WHEN A NEW TM30 IS REQUIRED
Every time you arrive at a new address: if you move apartments or change provinces, a new TM30 must be filed by the new property owner within 24 hours of your arrival.
Every time you re-enter Thailand: even if you return to the same home address, a new TM30 is required for each re-entry. This catches long-stay expats who do regular international trips. Fly back from Singapore, Bali, or Kuala Lumpur to the same apartment — new TM30 required.
HOW TO FILE A TM30 YOURSELF (WHEN YOUR LANDLORD WON'T)
The obligation is your landlord's. In practice, many expats file it themselves to avoid complications. How to do it:
In person: visit the Immigration office for your province. Bring your passport (original + copies of the photo page, visa page, and most recent entry stamp), a copy of your lease or rental agreement, and the completed TM30 form (available at the immigration office front desk or downloadable from immigration.go.th). The process is usually quick — under 30 minutes if the office is not crowded.
Online: the system is at imm.immigration.go.th. Register with your passport number and email. Navigate to the TM30 submission section. Some users report the online system is unreliable or times out — if you cannot complete it online after two attempts, go in person.
By post: some Immigration offices accept posted TM30 forms — check the specific office for your province.
CONSEQUENCES OF A MISSING TM30
The fine is assessed to the property owner, not to you: up to 10,000 THB. For you: a missing TM30 can delay or block your visa extension, 90-day report submission, or other Immigration processing. Officers at strict offices (notably Chaeng Watthana in Bangkok) will send you away to get it filed first. Officers at smaller provincial offices may be more lenient. Do not rely on leniency.
PRACTICAL TIPS
1. On first moving into any rental, ask your landlord explicitly: "Have you filed TM30 for my arrival?" Do not assume.
2. Get a copy of the filed TM30 from your landlord as confirmation — the landlord receives a stamped copy.
3. Check your status online at imm.immigration.go.th before any Immigration office visit.
4. After every international trip back to Thailand, re-confirm with your landlord that TM30 has been re-filed.
5. If you rent short-term or move frequently, build TM30 filing into your move-in checklist — it is one form, takes under 30 minutes in person.

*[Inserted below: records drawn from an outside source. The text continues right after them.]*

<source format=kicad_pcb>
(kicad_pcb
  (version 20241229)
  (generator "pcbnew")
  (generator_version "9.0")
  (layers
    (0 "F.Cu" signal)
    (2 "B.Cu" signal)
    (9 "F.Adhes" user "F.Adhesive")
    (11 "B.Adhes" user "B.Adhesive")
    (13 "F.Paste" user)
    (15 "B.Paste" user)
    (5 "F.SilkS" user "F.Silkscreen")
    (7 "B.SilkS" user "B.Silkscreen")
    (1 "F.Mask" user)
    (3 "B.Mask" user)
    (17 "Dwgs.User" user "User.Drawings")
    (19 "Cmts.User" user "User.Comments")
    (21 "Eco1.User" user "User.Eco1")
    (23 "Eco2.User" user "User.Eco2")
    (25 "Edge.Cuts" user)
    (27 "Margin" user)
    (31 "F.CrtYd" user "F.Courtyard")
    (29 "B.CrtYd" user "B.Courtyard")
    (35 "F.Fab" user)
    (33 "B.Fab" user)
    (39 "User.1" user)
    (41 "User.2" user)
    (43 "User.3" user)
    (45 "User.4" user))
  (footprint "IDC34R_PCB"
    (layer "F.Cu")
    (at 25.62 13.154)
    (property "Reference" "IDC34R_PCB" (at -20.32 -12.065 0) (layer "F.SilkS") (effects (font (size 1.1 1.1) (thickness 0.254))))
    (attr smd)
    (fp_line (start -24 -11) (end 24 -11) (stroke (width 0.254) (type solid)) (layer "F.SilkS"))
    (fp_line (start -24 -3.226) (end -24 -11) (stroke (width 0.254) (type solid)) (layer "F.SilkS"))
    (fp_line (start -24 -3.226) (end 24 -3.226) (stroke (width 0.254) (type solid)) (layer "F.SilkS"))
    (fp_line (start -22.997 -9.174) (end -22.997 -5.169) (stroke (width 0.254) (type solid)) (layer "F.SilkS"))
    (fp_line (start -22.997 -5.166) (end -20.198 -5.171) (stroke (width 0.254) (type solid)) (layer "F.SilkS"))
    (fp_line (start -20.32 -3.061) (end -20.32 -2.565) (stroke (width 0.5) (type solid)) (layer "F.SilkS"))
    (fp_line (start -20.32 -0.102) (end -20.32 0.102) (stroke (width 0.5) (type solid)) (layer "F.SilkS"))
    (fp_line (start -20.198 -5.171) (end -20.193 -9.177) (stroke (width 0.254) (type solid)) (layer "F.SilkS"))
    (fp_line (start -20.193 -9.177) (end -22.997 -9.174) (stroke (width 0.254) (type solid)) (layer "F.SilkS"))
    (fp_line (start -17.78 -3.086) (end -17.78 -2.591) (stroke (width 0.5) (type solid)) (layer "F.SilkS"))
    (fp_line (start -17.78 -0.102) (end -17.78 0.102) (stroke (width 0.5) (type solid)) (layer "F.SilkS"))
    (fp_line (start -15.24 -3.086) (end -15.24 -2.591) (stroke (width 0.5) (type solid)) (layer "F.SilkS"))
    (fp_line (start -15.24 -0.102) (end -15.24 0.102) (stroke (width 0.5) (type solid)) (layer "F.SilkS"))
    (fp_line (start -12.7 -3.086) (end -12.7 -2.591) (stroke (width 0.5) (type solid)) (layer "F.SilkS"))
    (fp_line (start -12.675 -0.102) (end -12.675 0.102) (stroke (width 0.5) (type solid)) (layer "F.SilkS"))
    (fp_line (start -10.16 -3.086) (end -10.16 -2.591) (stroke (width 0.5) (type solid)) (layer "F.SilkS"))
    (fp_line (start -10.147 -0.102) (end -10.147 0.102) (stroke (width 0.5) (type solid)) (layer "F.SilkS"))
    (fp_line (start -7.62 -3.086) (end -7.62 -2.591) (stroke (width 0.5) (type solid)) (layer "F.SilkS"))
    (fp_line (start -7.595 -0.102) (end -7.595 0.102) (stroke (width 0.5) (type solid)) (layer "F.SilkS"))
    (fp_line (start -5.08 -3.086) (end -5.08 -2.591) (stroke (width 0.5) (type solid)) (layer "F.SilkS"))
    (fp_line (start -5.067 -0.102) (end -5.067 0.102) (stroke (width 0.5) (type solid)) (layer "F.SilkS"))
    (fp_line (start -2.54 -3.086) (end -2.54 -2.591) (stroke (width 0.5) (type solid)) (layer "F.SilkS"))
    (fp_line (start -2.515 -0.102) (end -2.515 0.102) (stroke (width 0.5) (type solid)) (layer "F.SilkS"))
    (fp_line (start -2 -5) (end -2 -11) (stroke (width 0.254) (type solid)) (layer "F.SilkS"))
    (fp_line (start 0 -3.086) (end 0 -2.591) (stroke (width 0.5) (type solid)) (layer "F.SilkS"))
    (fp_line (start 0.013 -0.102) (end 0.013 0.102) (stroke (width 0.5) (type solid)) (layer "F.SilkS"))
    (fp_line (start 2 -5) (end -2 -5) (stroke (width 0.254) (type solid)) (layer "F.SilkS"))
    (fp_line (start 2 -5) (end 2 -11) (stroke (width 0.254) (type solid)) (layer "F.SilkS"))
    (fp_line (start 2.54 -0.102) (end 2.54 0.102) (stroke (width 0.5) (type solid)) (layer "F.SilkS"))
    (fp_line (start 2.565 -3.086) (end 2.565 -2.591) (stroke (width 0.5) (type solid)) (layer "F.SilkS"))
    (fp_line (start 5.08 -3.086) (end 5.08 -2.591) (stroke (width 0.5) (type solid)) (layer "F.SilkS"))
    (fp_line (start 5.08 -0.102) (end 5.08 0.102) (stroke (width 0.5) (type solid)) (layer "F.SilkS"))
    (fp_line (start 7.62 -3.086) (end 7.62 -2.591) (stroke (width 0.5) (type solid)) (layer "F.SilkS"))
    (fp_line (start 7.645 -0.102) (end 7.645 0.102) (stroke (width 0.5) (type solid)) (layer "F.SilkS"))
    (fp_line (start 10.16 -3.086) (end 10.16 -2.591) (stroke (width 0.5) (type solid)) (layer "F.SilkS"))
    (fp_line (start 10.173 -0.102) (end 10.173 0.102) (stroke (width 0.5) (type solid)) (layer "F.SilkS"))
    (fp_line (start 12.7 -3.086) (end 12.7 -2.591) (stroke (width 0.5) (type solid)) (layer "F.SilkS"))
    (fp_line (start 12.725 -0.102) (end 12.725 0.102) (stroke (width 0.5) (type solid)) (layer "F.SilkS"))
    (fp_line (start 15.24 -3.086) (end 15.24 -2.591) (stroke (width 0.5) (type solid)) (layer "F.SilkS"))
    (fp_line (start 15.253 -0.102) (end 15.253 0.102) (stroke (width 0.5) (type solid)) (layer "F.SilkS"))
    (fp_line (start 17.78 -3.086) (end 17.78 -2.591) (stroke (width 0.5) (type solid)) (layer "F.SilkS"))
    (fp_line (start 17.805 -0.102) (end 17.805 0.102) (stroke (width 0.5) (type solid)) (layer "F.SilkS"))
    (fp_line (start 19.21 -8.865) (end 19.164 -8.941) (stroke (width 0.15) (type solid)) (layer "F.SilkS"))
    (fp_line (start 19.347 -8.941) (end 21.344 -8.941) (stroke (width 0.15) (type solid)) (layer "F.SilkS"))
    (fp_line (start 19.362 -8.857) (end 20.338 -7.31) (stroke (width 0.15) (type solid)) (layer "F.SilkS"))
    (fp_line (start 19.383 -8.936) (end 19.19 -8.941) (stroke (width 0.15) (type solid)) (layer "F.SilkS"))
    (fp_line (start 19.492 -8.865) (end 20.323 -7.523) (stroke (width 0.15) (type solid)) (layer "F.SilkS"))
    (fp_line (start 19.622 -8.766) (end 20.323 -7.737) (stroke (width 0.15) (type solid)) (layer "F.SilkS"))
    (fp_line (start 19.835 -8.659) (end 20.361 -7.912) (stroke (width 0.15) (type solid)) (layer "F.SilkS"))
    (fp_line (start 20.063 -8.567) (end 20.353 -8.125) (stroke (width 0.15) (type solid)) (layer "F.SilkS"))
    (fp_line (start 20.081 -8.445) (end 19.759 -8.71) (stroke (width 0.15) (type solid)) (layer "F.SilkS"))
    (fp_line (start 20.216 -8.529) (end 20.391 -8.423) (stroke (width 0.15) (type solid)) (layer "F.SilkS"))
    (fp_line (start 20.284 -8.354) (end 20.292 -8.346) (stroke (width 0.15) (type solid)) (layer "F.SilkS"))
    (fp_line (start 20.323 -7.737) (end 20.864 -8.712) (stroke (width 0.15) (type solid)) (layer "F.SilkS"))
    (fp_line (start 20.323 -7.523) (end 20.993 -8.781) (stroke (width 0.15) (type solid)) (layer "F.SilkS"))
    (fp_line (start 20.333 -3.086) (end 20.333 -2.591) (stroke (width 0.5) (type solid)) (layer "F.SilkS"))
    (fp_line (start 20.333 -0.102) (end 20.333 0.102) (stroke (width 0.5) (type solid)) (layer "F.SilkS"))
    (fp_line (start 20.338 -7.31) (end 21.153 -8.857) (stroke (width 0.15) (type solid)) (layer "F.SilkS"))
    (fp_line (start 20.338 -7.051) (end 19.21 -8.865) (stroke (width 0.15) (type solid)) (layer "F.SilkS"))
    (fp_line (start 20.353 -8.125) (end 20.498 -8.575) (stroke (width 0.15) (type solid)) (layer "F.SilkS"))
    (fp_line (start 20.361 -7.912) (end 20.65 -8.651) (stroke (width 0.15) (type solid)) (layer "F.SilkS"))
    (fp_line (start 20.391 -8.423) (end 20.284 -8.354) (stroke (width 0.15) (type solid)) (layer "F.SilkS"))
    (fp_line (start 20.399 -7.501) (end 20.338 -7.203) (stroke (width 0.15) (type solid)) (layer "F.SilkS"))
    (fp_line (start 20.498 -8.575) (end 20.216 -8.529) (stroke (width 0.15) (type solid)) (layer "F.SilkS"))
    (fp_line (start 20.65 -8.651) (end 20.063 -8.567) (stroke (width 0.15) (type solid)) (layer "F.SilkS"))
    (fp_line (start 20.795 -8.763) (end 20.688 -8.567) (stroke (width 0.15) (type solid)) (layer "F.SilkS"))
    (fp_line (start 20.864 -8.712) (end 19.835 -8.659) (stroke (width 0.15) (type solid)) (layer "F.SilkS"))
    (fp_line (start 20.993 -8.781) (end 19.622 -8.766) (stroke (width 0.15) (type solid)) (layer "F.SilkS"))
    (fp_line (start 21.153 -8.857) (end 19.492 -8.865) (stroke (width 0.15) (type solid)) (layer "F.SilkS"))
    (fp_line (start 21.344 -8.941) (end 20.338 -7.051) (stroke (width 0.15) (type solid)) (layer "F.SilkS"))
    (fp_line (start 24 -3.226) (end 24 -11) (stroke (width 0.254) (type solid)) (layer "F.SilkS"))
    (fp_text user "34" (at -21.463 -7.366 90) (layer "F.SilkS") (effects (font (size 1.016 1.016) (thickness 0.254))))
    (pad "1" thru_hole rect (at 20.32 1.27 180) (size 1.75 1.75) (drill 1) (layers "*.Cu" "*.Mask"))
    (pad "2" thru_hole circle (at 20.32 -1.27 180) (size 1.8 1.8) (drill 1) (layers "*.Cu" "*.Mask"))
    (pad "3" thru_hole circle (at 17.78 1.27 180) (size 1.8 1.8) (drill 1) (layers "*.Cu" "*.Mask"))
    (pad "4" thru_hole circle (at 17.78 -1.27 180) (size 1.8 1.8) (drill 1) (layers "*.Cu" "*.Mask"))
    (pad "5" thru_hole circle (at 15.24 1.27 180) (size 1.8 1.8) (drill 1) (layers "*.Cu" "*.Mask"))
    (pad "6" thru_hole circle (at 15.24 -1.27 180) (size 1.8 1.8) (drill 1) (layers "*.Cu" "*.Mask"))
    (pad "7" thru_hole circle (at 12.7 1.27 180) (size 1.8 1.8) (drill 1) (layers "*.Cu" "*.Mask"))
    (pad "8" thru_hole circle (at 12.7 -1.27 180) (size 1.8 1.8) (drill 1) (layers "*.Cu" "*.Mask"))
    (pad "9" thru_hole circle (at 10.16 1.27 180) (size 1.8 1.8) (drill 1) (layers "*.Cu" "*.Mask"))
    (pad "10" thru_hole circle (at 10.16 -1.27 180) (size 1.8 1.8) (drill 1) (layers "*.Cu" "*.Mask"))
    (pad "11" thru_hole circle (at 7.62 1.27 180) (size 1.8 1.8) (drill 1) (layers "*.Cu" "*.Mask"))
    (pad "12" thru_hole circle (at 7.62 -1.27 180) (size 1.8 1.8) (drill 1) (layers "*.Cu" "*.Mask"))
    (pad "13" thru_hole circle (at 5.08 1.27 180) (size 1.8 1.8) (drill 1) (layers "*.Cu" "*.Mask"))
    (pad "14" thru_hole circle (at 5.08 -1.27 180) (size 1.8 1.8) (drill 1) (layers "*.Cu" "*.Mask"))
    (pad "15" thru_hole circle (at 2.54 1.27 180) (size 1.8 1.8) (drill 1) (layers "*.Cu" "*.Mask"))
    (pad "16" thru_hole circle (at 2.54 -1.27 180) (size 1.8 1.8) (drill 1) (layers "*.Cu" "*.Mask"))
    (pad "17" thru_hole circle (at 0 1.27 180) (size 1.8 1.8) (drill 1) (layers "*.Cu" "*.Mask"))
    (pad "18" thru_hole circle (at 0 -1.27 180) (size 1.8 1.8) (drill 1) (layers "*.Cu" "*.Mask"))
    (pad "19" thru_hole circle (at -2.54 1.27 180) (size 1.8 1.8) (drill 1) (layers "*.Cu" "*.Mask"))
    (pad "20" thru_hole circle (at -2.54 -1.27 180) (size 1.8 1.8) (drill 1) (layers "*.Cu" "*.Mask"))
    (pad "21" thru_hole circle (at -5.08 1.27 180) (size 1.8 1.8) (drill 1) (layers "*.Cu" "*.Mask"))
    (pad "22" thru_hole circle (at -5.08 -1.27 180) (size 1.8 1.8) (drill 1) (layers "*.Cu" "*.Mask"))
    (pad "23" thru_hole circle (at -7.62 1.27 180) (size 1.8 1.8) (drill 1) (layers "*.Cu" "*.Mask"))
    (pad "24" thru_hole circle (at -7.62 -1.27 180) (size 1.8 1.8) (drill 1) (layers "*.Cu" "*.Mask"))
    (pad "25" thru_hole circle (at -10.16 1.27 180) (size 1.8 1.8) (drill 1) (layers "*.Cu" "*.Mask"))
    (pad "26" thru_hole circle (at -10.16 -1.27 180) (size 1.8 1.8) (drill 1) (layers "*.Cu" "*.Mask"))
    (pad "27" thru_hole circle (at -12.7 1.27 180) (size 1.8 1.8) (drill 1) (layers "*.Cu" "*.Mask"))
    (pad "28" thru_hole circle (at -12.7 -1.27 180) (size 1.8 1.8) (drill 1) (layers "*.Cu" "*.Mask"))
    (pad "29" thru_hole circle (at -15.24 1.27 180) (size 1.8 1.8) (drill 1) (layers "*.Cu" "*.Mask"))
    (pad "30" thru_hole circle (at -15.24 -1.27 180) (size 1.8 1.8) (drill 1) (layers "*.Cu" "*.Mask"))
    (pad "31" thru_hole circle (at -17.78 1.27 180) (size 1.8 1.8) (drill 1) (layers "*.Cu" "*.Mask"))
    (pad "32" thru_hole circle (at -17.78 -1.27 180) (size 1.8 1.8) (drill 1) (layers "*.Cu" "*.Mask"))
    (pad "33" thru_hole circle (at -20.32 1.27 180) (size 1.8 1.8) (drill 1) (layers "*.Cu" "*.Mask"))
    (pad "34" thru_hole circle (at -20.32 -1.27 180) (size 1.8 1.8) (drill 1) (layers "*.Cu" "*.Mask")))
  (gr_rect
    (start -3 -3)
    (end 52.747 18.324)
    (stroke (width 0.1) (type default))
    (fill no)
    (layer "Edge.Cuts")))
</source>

For long-stay expats in condominiums: some condo juristic offices (the building management) will file TM30 on your behalf as part of their tenant services. Ask your building management if this is available.
General guidance only, as of June 2025. Source: Thai Immigration Bureau (immigration.go.th). Not legal advice. No outcome guaranteed.
General guidance only. Visa rules and fees change — always verify with the Thai Immigration Bureau before acting on this article. No outcome is guaranteed.
Private agency — not a government service.